Of course, MPP is really just an architecture. The underlying architecture is not necessarily an RDBMS, but a distributed Query Engine (Query Planner, Query Coordinator, Query Exec Engine, etc.) that can be built on top of the underlying Hadoop infrastructure. Do not use batch processing like MapReduce.

The systems under this architecture are: Greenplum, Impala, Drill, Shark, etc. Greenplum (commonly referred to as GP) uses PostgreSQL as the underlying database engine.

Compared with MPP system, the architecture based on search engine converts data (documents) into inverted Index when the search engine enters the database, uses the three-level structure of Term Index, Term Dictionary and Posting to set up the Index, and uses some compression techniques to save space.

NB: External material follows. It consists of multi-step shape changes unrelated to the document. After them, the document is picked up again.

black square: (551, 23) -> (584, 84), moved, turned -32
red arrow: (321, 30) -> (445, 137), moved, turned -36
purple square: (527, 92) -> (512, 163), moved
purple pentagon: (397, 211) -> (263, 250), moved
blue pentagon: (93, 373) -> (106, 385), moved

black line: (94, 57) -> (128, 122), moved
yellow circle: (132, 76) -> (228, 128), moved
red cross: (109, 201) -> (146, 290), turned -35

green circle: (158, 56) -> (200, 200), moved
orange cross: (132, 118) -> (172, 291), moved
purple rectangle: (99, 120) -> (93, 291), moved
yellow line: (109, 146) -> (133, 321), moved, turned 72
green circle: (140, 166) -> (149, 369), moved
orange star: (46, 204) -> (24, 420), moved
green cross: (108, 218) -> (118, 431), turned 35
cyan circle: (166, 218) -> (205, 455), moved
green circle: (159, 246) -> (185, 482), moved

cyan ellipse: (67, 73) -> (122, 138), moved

The data (the document) is distributed across nodes by rules such as hashing the document ID. In the process of data retrieval, the Scatter-Gather calculation model is adopted. After processing on each node, the data will be collected to the node where the search is initiated for final aggregation.

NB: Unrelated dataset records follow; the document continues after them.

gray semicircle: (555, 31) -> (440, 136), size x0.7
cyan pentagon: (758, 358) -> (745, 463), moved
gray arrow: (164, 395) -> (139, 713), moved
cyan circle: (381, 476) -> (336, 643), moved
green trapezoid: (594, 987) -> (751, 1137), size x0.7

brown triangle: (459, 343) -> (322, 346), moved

The systems under this architecture mainly include Elasticsearch and Solr, which are generally operated by DSL.

A system like Apache Kylin is a predictive system architecture. It preaggregates the data when it is put into the database, and forms a “materialized view” or data Cube by pre-processing the data through the establishment of a certain model in advance. In this way, most of the data processing is actually completed before the query stage, which is equivalent to secondary processing.

The main systems under this architecture are: Kylin, Druid. Although both Kylin and Druid are predicative computing architectures, there are a number of differences between them.

Kylin uses the Cube method to conduct prediction (supporting SQL method). Once the model is determined, the cost to modify will be relatively large, and basically the whole Cube needs to be recalculated. Moreover, prediction is not carried out at any time, but according to a certain strategy, which also limits its requirements as a real-time data query.

Druid, on the other hand, is better suited for real-time computation and ad-hoc queries (SQL is not yet supported). It uses Bitmap as its primary indexing method, so it can quickly filter and process data, but it is less effective than Kylin in terms of performance for more complex queries.

Based on the above analysis, Kylin generally promotes offline OLAP engines with large data volumes, while Druid is a real-time OLAP engine with large data volumes.

Comparison of the three architectures

MPP architected systems: have good support for data volume and flexibility, but there is no guarantee of response time. As the amount of data and computational complexity increases, the response time can slow down, ranging from seconds to minutes, or even hours.

Search engine based systems: compared to MPP systems, they sacrifice some flexibility for better performance and can achieve subsecond response on search queries. However, with the increase of the amount of data processed, the response time will degrade to the minute level for the query based on scan aggregation.

Predictive computing system: Pre-aggregates data at entry, further sacrificing flexibility for performance to achieve second-order response to large data sets.

Combined with the above analysis, the above three categories are: • Support for data volume increases from small to large; Flexibility increases from large to small; Performance increases from low to high as data volume increases

Therefore, we can consider based on the size of the actual business data volume, the requirements for flexibility and performance. For example, GP may be able to meet the needs of most companies, and Kylin can meet the needs of large amounts of data.

conclusion

Recently I read a sentence: “the key thinking of architecture design is judgment and choice, the key thinking of program design is logic and implementation”, I deeply agree with that!

In the future, our technical team will continue to explore the selection method of multi-dimensional analysis system, and discuss with you together, as always, to provide better service for you developers.